Barbados’ ambassador to the United Nations, Elizabeth Liz Thompson, is calling for an immediate change in the way Barbadian agriculture is viewed, suggesting that it is doomed to remain in inertia, unless it is seen as a major industry and not as a last resort for those without job prospects.
Delivering the feature address for the Caribbean Agrotourism Policy Setting Workshop at Raddison Aquatica resort, Ambassador Thompson said: “Those who were forced into agriculture and for whom it became a potent symbol of their poverty, wanted another life for their children.
“Education removed their children from the fields with beasts of burden, created opportunities for clean hands, working in the shade, and the more genteel forms of living which were closed to our forefathers.
“Given this torturous history, who in their right minds would have chosen agriculture as the career of preference for their children?
“Vestiges of this attitude continue to inform Caribbean society – our interest in and view of agriculture and its acceptability as a career for young people in relatively well educated societies, our choice of sectors in which to invest, as a lever for social and economic mobility, the respect and value afforded farmers and for the value and linkages of agriculture to tourism and other important economic sectors.”
She contended that Barbadians must accept agriculture as pivotal to the region’s medium and long-term planning and development. She urged “reconciling ourselves to our past and to recognise the potential and role of agriculture in modern Caribbean society and economy”.
The UN envoy recommended that schools expand their agricultural programmes to enable young people to start viewing farming as a viable employment opportunity and not as an afterthought.
She said: “The first policy intervention or approach which I would want to recommend is the expanded teaching of agriculture in schools, at the primary level and in our elite secondary schools.
“This will enhance interest in and understanding of, not merely crops but the gamut of agricultural practice and opportunities.
“As it is, too many people fall into agriculture as a last resort rather than as a deliberate choice.
“This exposure within the school system will not only boost interest and should help to foster a critical mass of people engaged in various aspects of agriculture.
“A precursor to strengthening the regional agrifood sector is strengthening the agricultural sector.”
Thompson, a former cabinet Minister in the 1994-2008 Owen Arthur administration, further argued that Barbados has to move from primary crop production to be competitive.

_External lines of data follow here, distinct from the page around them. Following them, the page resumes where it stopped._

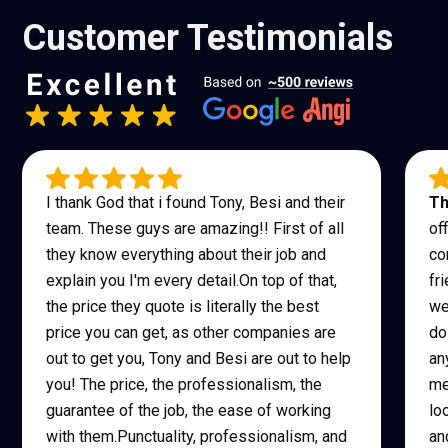
Customer Testimonials
I thank God that i found Tony, Besi and their
Th
team. These guys are amazing!! First of all
of
they know everything about their job and
co
explain you I'm every detail.On top of that,
fr
the price they quote is literally the best
we
price you can get, as other companies are
do
out to get you, Tony and Besi are out to help
an
you! The price, the professionalism, the
me
guarantee of the job, the ease of working
lo
with them.Punctuality, professionalism, and
an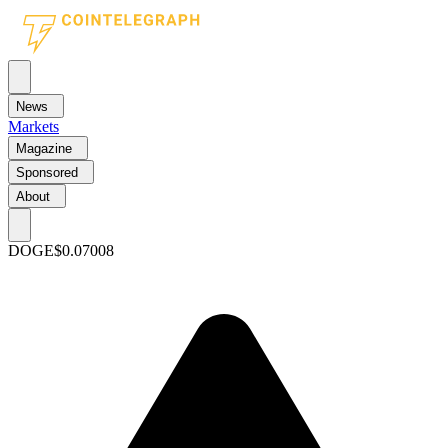
News
Markets
Magazine
Sponsored
About
DOGE
$0.07008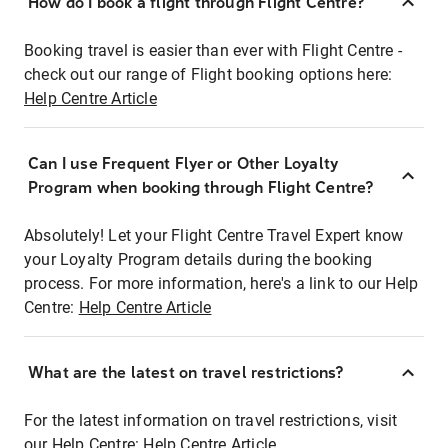
How do I book a flight through Flight Centre?
Booking travel is easier than ever with Flight Centre -
check out our range of Flight booking options here:
Help Centre Article
Can I use Frequent Flyer or Other Loyalty
Program when booking through Flight Centre?
Absolutely! Let your Flight Centre Travel Expert know
your Loyalty Program details during the booking
process. For more information, here's a link to our Help
Centre:
Help Centre Article
What are the latest on travel restrictions?
For the latest information on travel restrictions, visit
our Help Centre:
Help Centre Article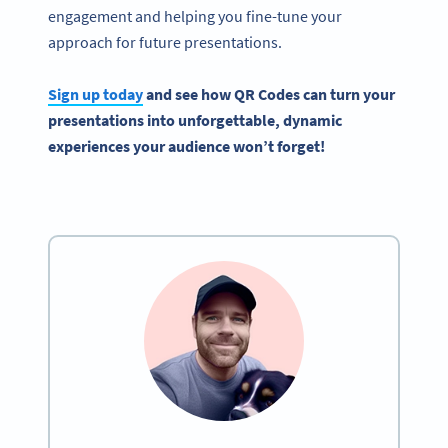
engagement and helping you fine-tune your
approach for future presentations.
Sign up today
and see how
QR Codes
can turn your
presentations into unforgettable, dynamic
experiences your audience won’t forget!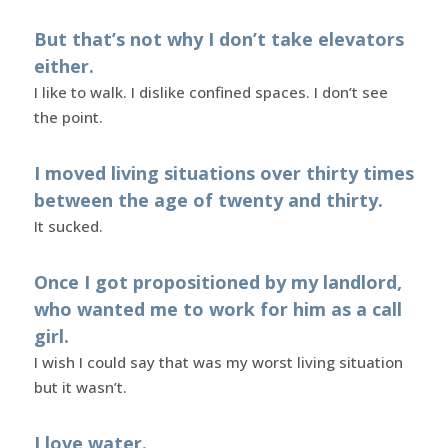
But that’s not why I don’t take elevators
either.
I like to walk. I dislike confined spaces. I don’t see
the point.
I moved living situations over thirty times
between the age of twenty and thirty.
It sucked.
Once I got propositioned by my landlord,
who wanted me to work for him as a call
girl.
I wish I could say that was my worst living situation
but it wasn’t.
I love water.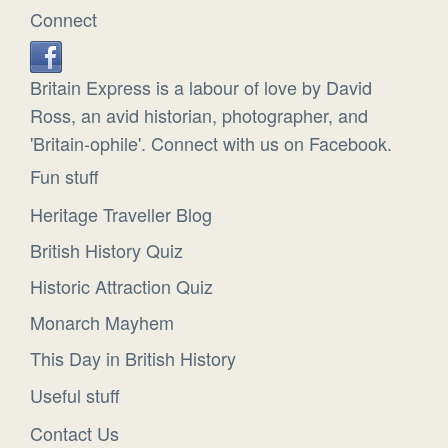
Connect
Britain Express is a labour of love by David
Ross, an avid historian, photographer, and
'Britain-ophile'. Connect with us on Facebook.
Fun stuff
Heritage Traveller Blog
British History Quiz
Historic Attraction Quiz
Monarch Mayhem
This Day in British History
Useful stuff
Contact Us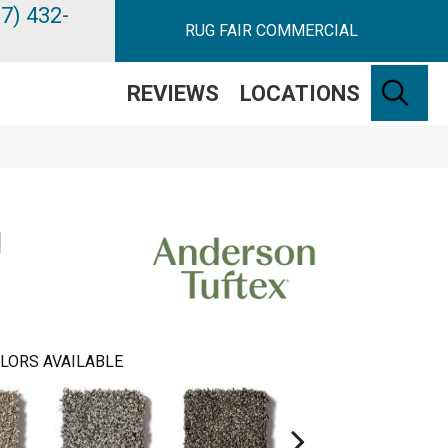
7) 432-
RUG FAIR COMMERCIAL
SE
REVIEWS
LOCATIONS
N
LORS AVAILABLE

She continued: “Traditionally, in the Caribbean, we have produced and perpetuated the production of primary agricultural and fisheries products – sugar and cocoa, but not chocolates; fresh caught fish, but not fish fingers, burgers or fish patties; coconuts green and dry, but not coconut flour, a little coconut milk, but not bottled or boxed coconut water.
“We pour a little coconut oil in the centre of our heads for various ailments – well, our grandparents did – or applied it to our skin, but we do not export the exotic skin creams and soaps containing coconut oil that attract high prices.
“Our zaboca/avocados or pears when we cannot eat enough, drop and rot, but are not pressed into oils for food or skin.
“When we have eaten too many mangoes the flies take the rest, but we do not export dried fruit.”